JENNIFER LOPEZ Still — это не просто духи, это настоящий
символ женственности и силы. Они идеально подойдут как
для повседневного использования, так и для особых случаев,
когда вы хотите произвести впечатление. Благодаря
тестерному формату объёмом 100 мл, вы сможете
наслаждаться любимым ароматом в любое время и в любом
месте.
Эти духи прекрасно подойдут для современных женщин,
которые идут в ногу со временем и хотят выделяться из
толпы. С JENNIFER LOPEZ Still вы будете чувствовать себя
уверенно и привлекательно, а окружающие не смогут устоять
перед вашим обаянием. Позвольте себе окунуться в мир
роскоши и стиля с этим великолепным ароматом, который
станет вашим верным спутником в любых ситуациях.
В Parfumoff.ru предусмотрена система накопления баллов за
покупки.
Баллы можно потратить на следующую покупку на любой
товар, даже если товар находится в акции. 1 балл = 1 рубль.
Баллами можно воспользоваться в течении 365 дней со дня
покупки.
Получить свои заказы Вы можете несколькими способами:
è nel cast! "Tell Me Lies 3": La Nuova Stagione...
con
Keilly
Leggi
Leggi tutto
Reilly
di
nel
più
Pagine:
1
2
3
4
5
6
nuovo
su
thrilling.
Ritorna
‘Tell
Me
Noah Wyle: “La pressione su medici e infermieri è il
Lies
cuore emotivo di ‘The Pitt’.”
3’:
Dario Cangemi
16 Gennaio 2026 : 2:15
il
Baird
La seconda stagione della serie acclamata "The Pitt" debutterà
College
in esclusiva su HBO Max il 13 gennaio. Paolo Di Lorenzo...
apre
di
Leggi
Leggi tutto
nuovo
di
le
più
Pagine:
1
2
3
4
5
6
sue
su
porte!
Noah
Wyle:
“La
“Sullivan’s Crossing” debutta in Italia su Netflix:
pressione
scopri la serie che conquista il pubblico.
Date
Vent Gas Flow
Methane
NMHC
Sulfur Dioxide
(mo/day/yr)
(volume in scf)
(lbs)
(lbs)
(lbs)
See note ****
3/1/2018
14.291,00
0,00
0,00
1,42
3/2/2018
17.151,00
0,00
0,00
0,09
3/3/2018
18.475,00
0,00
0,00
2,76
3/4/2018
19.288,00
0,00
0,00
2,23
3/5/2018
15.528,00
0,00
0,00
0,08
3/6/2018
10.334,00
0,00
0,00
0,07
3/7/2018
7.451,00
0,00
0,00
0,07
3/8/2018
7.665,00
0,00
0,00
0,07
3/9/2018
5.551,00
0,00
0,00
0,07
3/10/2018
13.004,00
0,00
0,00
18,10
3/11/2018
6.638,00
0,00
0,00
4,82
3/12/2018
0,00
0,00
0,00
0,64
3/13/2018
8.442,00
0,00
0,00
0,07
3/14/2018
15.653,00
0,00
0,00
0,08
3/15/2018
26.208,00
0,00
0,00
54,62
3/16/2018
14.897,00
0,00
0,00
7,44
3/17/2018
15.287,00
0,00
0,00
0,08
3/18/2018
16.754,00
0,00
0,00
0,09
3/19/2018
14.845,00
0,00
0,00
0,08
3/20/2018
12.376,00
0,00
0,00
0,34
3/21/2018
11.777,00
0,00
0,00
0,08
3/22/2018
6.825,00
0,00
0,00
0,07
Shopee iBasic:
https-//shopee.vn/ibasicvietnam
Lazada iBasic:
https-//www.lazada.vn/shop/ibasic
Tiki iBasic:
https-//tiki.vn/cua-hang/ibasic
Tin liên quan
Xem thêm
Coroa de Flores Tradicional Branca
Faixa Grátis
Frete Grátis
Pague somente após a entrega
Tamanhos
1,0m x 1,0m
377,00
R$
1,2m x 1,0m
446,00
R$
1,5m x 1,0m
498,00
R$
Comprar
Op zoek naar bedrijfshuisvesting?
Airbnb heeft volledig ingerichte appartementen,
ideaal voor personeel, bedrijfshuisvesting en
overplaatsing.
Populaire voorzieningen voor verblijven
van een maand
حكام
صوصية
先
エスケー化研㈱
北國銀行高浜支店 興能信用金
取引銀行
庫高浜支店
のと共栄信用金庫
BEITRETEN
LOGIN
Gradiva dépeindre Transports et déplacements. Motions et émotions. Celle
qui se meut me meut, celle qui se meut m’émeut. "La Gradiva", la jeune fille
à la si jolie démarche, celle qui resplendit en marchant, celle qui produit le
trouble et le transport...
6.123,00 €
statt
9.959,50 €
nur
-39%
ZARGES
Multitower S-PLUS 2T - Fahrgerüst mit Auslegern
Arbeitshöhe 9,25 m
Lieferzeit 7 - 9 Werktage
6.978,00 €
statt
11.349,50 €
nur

Task prompt:
Can you locate every line in the records above that contains the string "voor" and copy each of those lines? Case counts, so uppercase and lowercase letters must match.

Response for this exercise:
ideaal voor personeel, bedrijfshuisvesting en
Populaire voorzieningen voor verblijven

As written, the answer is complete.